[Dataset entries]
┌────────
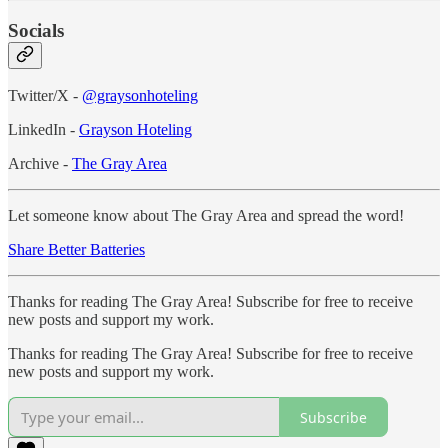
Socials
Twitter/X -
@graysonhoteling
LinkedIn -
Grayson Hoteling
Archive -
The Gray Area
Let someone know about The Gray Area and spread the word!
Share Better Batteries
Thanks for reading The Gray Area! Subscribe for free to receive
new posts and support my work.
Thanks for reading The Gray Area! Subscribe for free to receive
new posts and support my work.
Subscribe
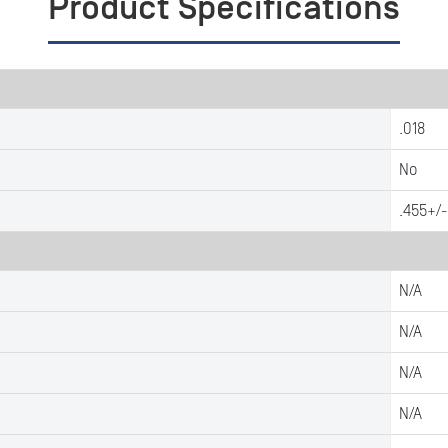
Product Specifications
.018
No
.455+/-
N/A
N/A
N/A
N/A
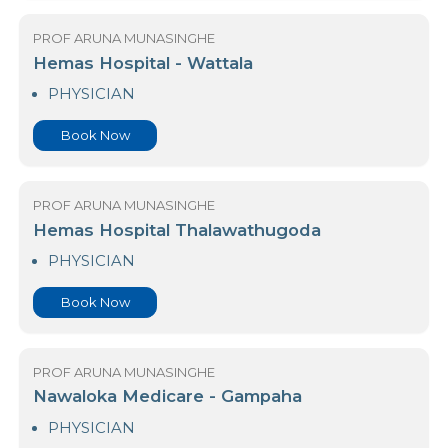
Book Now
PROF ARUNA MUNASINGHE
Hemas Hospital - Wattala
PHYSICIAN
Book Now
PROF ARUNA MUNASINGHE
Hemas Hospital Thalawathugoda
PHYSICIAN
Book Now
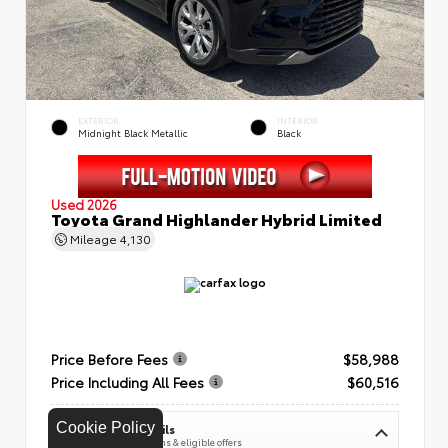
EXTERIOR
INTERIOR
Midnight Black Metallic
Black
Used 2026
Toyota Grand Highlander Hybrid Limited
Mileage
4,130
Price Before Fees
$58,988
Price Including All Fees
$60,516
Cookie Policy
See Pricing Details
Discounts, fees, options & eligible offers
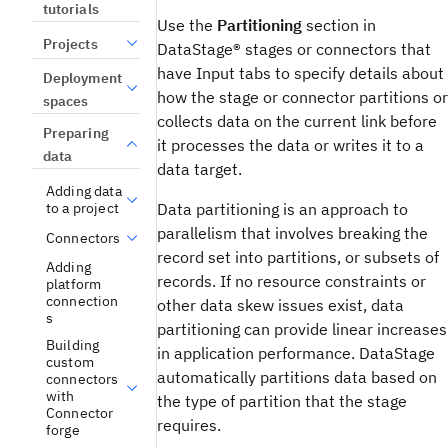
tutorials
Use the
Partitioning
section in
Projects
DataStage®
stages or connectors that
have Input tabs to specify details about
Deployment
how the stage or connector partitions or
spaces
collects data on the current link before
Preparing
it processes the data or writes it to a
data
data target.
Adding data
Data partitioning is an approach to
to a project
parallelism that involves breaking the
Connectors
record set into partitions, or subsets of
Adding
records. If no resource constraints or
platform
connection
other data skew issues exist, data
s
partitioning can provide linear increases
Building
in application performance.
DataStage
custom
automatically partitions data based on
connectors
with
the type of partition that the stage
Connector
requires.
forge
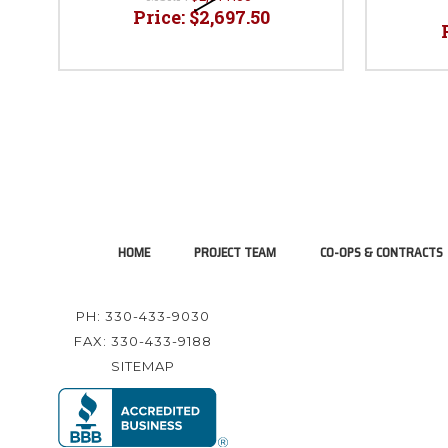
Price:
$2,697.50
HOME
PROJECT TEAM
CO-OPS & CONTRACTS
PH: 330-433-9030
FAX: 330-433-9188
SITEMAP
└────────
Instruction. In the records above, count the lines that contain the word "Hemas" and state only that count.

Expected answer. 2